> PROBLEM DESCRIPTION:
Render the lines of every record below as a numbered list, leaving out any blank lines.

** Start DATASET EXCERPTS **

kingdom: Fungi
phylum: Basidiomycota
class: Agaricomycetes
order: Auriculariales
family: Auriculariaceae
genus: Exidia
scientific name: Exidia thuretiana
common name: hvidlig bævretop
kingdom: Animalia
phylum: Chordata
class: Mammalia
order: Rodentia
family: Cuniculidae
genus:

** End DATASET EXCERPTS **

> SOLUTION FOR THIS TASK:
1. kingdom: Fungi
2. phylum: Basidiomycota
3. class: Agaricomycetes
4. order: Auriculariales
5. family: Auriculariaceae
6. genus: Exidia
7. scientific name: Exidia thuretiana
8. common name: hvidlig bævretop
9. kingdom: Animalia
10. phylum: Chordata
11. class: Mammalia
12. order: Rodentia
13. family: Cuniculidae
14. genus:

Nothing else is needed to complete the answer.